Al nostro auspicato intervento sono seguite parole di conferma e, allo stesso tempo, di momentaneo conforto: i fatti, poi, rafforzeranno quest’ultimo. Ebbene sì, il nostro «rimettere mano a una significativa rimodulazione delle pressione fiscale» ha trovato un immediato riscontro nelle parole del ministro dell’Economia Roberto Gualtieri che, durante la sua recente audizione sulla Nota di aggiornamento al Def (Nadef), ha dichiarato: «Le tasse non aumenteranno ma si ridurranno l’anno prossimo, ci sarà a regime per 12 mesi la riduzione sostanziale dell’Irpef attraverso l’estensione annuale della riduzione del cuneo fiscale che quest’anno è partita a luglio, e ci sarà la fiscalità di vantaggio per il Sud per tutto l’anno.

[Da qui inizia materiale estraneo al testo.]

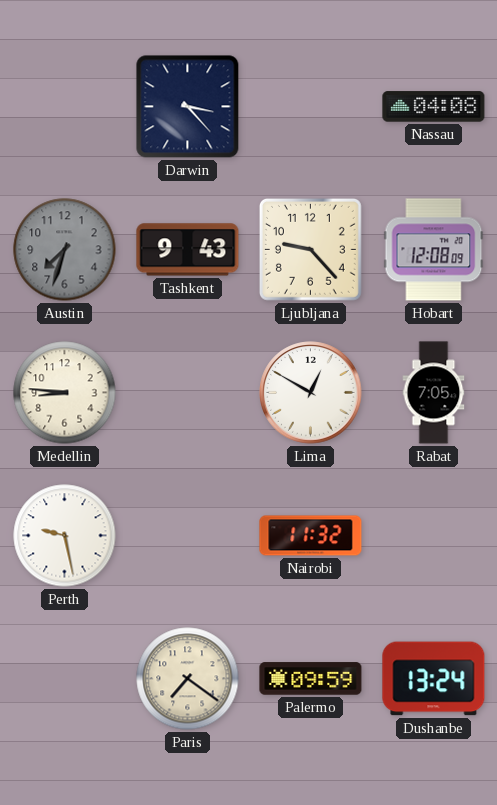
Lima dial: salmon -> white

Già questi due elementi determineranno una riduzione delle tasse». Inoltre: «Anche la riforma fiscale punta a una riduzione fiscale che noi intendiamo realizzare nel triennio perché sarà composta di vari moduli, ma il modulo principale cioè quello della riforma dell’Irpef vogliamo che sia operativo dal 1 gennaio 2022».
Si tratta di un buon punto di partenza che, senza nulla togliere, potrebbe far ben sperare. Il condizionale è d’obbligo poiché, nella storia dei vari Governi che si sono succeduti negli anni, la riforma fiscale è sempre stata anticipata, paventata e propagandata ai cittadini, ma, numeri alla mano, le effettive applicazioni sono per lo più venute meno. A sostegno di questa considerazione ci viene in aiuto il “Documento di ricerca. Analisi della pressione fiscale in Italia, in Europa e nel Mondo” predisposto dal Consiglio Nazionale dei Dottori Commercialisti e degli Esperti Contabili e dalla Fondazione Nazionale Commercialisti.
Il rapporto elaborato delinea il perimetro storico e attuale della pressione fiscale italiana che, nello specifico, registra una crescita complessiva di 11,1 punti di Pil (dal 1980 al 2019). In questo trend, il peso maggiore è quello delle imposte (+11,3%) ripartite tra indirette (+6,2%) e dirette (+5,1%). I contributi previdenziali, invece, registrano una flessione dello 0,2%.
Nello stesso documento viene inoltre confermato un nostro triste primato rispetto ai paesi Ue-27: «Il quadro di sintesi degli indicatori mostra, infatti, come l’Italia occupi, generalmente, le prime posizioni in termini di incidenza del peso fiscale, mentre si colloca agli ultimi posti in termini di efficienza del sistema economico e, soprattutto, del sistema fiscale».
L’analisi, inoltre, continua il proprio approfondimento con il confronto degli indicatori di pressione fiscale italiani e il confronto internazionale: «Ancora particolarmente elevato il peso del prelievo fiscale in Italia sia a livello macro, con il 42,4% ufficiale e il 48,2% reale, sia a livello micro con un cuneo fiscale del 48% e un total tax rate del 59,1%. La riduzione della pressione fiscale, iniziata nel 2014, dopo l’ultimo pesante shock del 2012-2013, si è interrotta nel 2018 ed ha riguardato prevalentemente le imprese, dal momento che la pressione fiscale sulle famiglie non ha beneficiato di questa riduzione ed è, anzi, risultata in aumento».
Come si può evincere dai dati presentati, il valore della pressione fiscale riveste una duplice forma tra quella cosiddetta «ufficiale» (42,4%) e quella «reale» (48,2%). La prima è data essenzialmente dalla prevista imposizione (v. imposte), mentre la seconda (di maggiore entità) prende in considerazione il «sommerso» e «l’economia illegale» che, con i loro 215 miliardi di euro, rappresentano il 12% del Pil nazionale. In base ai valori di quest’ultima, l’Italia nel confronto europeo, balzerebbe al primo posto nella classifica dei Paesi a maggiore tassazione.
Il quadro complessivo in capo agli italiani è chiaro: un fisco da primato per via della sua stessa evasione. Per meglio contrastare questa tendenza è opportuno un intervento senza precedenti e, mai come oggi, le condizioni e gli strumenti a nostra disposizione sono molti e devono essere impiegati (non sprecati). Appare inutile un approccio “tradizionale” come già accaduto negli anni trascorsi (il precedente grafico è molto chiaro): ora bisogna avere coraggio. È necessaria nuova linfa a sostegno di tutte le innumerevoli idee e iniziative che sono già presenti sui tavoli dei decisori e, contraddicendo il celebre Charles Darwin, ora serve più forza e intelligenza perché l’ «adattarsi al cambiamento» rappresenterebbe, purtroppo, solo quanto vissuto finora: la sopravvivenza.